▸ **Assignment**
Scan the material below for lines with the word "down" and report how many there are, with nothing added.

▸ **Records for this exercise**
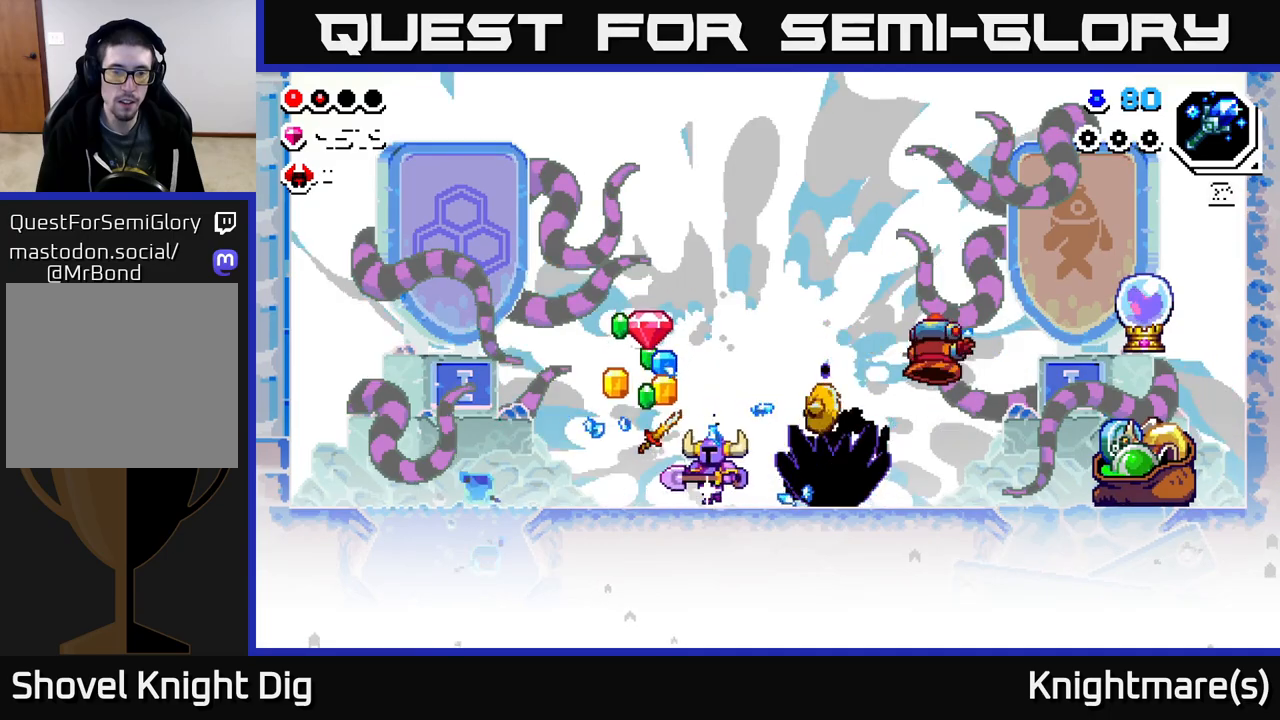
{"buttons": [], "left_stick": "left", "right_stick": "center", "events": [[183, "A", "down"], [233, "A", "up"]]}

* * *

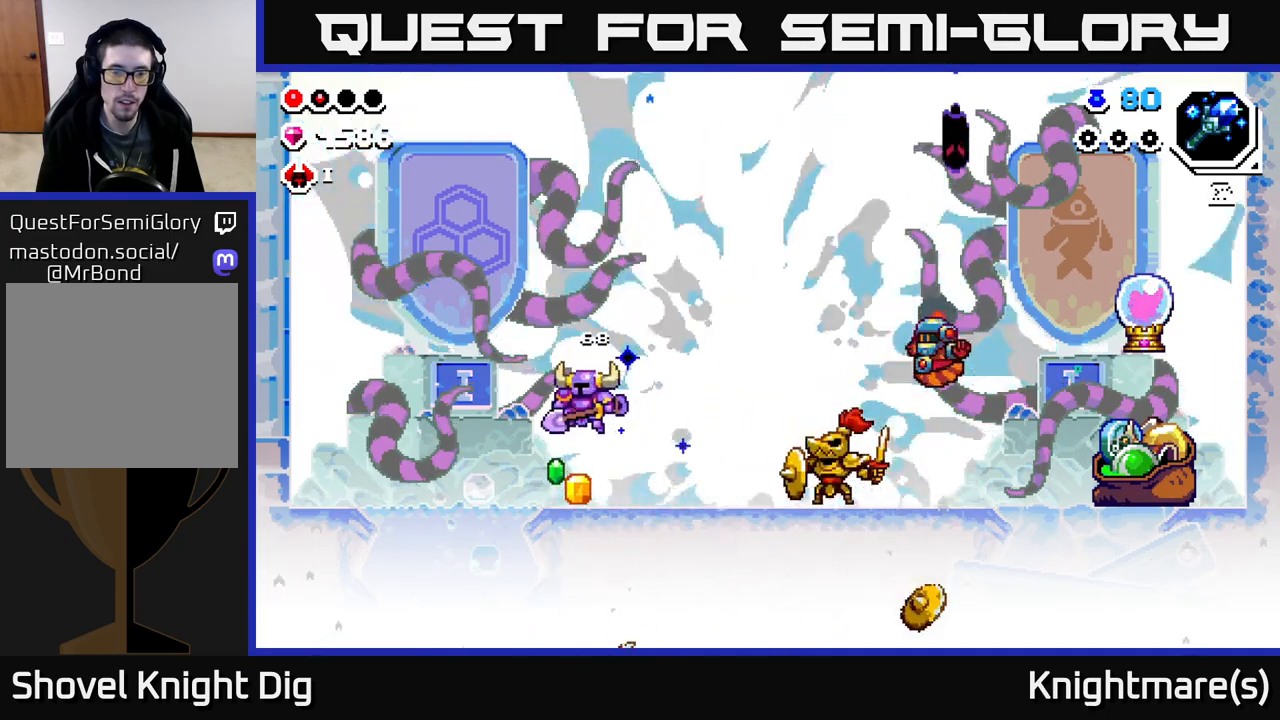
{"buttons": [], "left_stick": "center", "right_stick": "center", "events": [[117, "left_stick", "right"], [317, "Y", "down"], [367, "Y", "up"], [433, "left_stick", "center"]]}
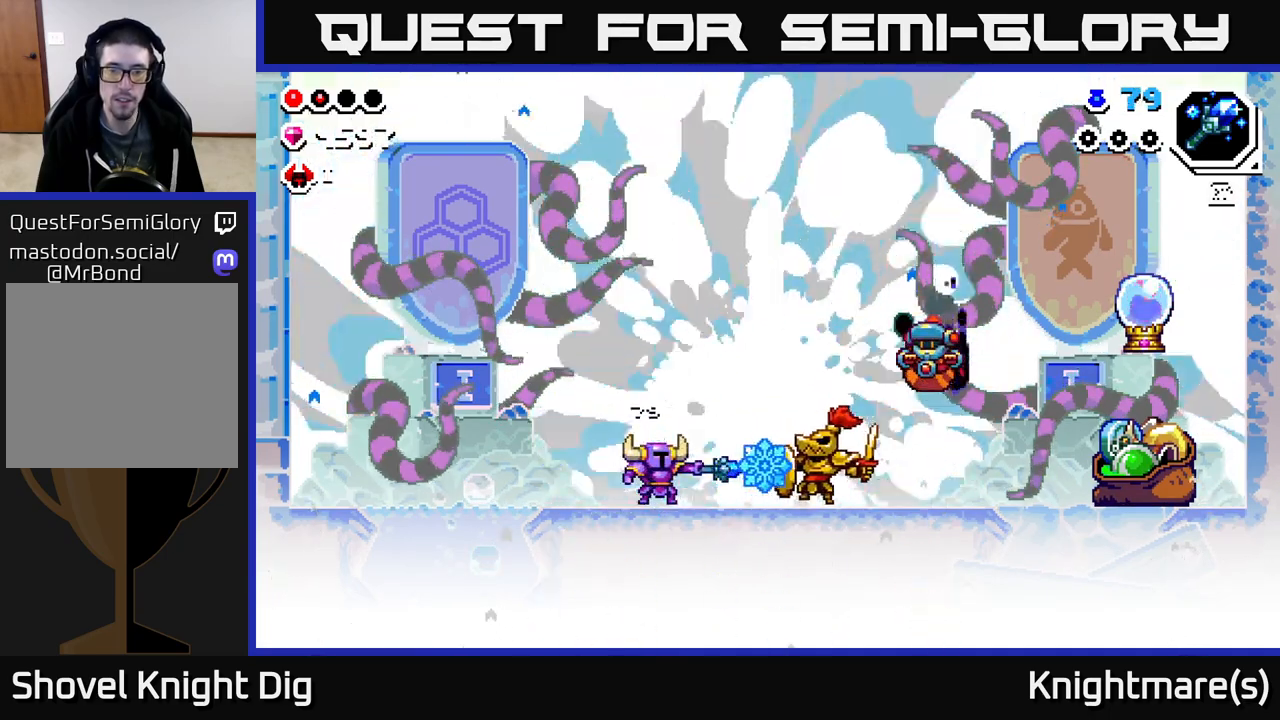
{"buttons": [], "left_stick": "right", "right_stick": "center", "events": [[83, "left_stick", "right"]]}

▸ **Task response**
2